The show got a rave review from Charles Isherwood in the New York Times, so the short run sold out quickly. Luckily, the Foundry added two matinees, which is how I got in. It was nice to see a heavy-duty downtown theater crowd in the audience: Jennifer Miller, Jessica Hagedorn, Mary Louise Wilson, Mac Wellman, Marc Robinson and Erika Rundle. We were handed programs leaving the theater, and my appreciation for the production extended to reading the program notes later. In the spirit of Brecht’s frank matter-of-factness about economics, the program includes a detailed production budget – first time I’ve ever seen that! Melanie Joseph is an amazing producer. Also, this was one of the rare productions where I found myself wondering who the dramaturg was who wrangled this translation (by John Willett) and helped the director keep everything fresh — the answer is Anne Erbe. Good work, Anne!

good person budget

2.17.13

Film: I guess because I once wrote an admiring article about Christopher Shinn’s first produced play Four, I got multiple invitations to the screening of the film version at BAM’s Rose Cinema, as part of the 3rd Annual New Voices in Black Cinema Festival, from the first-time director Joshua Sanchez and the producer Allen Frame (an old friend and associate from Soho News days).  Four tells two parallel stories – on a steamy Fourth of July night, a middle-aged black man named Joe hooks up with June, a white teenaged boy he met online, and his daughter Abigayle slips out from taking care of her sickly mother for a tryst with Dexter, a jivey jock who wishes he were black.
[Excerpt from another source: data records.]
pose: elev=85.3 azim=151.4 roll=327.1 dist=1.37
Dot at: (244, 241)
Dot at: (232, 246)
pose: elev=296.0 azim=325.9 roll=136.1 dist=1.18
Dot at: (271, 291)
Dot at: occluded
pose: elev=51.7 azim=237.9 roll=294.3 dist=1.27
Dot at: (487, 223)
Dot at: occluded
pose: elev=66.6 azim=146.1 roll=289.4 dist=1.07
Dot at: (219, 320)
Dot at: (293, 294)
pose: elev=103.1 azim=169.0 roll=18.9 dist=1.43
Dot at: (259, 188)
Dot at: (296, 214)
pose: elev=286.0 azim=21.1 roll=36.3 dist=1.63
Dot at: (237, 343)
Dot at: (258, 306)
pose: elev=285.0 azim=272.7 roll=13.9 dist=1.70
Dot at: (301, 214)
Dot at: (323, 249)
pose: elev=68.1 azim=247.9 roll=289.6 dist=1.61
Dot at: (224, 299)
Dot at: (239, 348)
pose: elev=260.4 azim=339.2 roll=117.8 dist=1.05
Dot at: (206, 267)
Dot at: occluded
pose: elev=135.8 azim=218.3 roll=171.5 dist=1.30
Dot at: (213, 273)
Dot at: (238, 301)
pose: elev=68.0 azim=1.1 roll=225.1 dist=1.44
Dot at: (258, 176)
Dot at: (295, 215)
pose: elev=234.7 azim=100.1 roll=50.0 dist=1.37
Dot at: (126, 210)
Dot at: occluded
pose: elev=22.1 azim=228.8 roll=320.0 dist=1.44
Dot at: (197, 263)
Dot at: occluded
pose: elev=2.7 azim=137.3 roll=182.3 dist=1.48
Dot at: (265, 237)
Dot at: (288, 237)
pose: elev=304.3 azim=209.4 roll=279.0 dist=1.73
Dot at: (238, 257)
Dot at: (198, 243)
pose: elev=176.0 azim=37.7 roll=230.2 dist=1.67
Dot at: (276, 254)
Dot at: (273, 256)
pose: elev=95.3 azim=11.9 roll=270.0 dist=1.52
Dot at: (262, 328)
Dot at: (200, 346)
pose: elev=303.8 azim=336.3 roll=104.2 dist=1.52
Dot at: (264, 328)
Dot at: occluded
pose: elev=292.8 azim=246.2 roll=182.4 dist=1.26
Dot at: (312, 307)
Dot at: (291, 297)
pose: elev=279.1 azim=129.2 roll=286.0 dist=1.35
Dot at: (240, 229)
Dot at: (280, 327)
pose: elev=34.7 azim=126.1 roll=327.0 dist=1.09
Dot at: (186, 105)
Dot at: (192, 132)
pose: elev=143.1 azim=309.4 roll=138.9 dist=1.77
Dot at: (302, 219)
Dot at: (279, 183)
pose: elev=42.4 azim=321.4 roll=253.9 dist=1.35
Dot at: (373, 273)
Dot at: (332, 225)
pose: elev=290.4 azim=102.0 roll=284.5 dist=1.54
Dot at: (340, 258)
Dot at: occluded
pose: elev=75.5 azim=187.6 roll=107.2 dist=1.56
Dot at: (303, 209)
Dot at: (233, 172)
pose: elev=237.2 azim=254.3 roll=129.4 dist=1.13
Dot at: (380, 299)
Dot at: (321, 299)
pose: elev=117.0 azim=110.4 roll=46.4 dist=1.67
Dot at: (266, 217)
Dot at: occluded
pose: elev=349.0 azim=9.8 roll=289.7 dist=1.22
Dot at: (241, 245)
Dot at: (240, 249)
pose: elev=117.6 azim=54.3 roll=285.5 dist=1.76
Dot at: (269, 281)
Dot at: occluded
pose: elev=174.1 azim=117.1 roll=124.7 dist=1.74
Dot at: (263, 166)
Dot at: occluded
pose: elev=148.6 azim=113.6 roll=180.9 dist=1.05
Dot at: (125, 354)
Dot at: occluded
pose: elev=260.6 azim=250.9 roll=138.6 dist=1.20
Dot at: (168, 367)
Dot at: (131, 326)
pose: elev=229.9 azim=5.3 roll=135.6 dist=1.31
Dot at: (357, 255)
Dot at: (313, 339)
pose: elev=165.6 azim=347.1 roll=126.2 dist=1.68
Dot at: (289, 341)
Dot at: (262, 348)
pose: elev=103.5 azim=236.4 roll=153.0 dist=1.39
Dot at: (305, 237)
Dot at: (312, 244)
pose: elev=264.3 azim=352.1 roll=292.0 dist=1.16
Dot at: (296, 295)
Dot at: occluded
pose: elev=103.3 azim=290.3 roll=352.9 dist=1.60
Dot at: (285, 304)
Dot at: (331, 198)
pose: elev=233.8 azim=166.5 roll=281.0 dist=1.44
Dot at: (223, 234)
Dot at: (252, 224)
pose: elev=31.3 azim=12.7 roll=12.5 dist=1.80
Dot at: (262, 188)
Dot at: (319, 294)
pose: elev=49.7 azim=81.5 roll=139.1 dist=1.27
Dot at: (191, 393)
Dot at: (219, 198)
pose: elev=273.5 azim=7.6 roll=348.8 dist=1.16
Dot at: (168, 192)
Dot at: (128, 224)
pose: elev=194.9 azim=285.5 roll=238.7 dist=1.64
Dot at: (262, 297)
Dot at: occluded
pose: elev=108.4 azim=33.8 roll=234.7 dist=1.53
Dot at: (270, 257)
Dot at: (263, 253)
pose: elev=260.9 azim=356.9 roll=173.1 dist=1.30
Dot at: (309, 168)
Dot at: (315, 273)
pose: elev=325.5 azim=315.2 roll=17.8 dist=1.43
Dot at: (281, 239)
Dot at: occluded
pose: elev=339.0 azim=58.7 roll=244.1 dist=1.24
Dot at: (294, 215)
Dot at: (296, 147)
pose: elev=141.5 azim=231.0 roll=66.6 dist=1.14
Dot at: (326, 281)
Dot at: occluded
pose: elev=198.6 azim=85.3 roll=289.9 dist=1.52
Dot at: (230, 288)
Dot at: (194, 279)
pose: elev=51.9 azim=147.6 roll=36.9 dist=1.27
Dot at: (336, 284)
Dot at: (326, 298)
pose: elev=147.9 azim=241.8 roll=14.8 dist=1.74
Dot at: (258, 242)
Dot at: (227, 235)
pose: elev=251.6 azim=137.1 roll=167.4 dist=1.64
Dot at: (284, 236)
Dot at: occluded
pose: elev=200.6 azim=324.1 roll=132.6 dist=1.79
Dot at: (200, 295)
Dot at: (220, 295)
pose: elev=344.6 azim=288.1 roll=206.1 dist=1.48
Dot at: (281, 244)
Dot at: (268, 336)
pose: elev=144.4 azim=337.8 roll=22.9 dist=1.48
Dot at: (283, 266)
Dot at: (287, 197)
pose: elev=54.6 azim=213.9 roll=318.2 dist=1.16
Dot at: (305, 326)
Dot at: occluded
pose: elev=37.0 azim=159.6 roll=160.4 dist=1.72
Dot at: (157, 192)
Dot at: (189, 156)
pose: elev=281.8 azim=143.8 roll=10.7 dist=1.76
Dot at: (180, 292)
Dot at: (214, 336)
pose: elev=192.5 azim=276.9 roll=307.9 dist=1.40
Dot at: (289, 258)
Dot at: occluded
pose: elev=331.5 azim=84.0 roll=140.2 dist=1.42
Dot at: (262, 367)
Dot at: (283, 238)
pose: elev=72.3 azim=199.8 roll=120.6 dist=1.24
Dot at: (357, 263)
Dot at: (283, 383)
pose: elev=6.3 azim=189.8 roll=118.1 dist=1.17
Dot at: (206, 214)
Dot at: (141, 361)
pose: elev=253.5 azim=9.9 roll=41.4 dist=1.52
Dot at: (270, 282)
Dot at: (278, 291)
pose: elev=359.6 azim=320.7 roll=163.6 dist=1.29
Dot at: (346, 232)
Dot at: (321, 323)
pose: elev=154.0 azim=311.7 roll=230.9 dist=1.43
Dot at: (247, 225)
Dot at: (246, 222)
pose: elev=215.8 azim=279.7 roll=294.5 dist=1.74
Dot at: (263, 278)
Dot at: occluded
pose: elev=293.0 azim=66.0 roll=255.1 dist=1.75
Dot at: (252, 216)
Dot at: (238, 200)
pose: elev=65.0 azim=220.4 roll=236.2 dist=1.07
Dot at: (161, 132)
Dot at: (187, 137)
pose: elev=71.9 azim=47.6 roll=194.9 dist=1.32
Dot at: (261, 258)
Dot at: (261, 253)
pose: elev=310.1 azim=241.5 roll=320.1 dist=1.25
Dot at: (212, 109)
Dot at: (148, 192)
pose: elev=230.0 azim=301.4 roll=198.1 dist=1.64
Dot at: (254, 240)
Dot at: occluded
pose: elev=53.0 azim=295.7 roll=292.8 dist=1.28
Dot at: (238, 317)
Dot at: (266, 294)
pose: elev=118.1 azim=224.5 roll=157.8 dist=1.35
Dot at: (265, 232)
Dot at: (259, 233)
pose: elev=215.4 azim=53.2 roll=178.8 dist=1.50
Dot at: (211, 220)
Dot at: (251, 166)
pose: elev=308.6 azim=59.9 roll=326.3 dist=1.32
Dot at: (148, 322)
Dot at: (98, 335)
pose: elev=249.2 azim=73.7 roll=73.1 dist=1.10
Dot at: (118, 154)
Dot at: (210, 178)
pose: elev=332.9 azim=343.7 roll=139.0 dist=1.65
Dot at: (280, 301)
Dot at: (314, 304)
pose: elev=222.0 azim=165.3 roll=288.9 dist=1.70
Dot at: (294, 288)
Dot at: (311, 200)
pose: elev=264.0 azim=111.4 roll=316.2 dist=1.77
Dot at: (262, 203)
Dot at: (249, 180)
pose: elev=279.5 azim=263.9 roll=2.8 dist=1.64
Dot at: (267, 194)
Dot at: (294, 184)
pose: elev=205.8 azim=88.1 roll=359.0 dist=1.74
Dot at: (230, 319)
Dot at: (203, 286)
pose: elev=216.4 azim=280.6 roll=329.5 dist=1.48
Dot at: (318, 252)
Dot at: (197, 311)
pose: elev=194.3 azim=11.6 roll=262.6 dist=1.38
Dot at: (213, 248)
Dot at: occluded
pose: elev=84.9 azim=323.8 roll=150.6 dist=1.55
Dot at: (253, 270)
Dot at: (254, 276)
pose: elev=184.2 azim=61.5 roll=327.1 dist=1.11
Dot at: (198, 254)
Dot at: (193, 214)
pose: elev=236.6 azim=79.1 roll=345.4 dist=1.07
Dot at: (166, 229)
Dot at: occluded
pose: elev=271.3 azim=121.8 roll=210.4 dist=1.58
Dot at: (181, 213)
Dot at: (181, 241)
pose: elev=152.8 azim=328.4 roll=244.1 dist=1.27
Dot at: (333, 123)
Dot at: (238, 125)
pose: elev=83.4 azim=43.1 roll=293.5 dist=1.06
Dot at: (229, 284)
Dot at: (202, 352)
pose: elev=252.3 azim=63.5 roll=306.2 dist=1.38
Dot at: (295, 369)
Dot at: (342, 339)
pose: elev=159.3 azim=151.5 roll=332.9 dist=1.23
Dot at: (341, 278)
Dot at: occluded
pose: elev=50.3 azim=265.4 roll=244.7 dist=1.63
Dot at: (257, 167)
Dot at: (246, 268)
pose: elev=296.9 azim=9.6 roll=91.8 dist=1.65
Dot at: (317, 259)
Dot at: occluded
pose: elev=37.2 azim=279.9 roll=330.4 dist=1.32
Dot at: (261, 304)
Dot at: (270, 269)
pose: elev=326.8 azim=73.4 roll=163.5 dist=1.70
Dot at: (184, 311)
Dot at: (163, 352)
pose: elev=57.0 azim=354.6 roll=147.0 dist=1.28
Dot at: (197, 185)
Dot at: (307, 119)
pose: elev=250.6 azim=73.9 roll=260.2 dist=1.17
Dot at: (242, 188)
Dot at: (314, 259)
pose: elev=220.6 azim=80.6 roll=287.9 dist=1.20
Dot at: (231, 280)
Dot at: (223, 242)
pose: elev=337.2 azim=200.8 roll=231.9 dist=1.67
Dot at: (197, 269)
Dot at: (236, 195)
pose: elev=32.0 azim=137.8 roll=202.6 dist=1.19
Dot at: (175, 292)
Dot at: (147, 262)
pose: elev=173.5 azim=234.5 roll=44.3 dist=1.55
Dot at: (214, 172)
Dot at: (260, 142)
The play is a yearning young man’s tale about that time (those times) in your life when people keep asking “What do you want? Where do you want to go?” and the only honest answer is a desolate howl of “I don’t knoooooooooow!” The movie captures all that yearning and awkwardness, with an especially good understated performance by Wendell Pierce in the trickiest part of Joe, the father. The movie felt a little slower and more ponderous than it needed to be. And I have strong memories of the original stage production, in which Dexter was played by a skinny white redhead; E. J. Bonilla in the role doesn’t really read as white, so his wannabe status is muted. Those are small points, though. It’s a nervy little art film that has the courage to zero in on a couple of heated pockets of psycho-sexual ambivalence.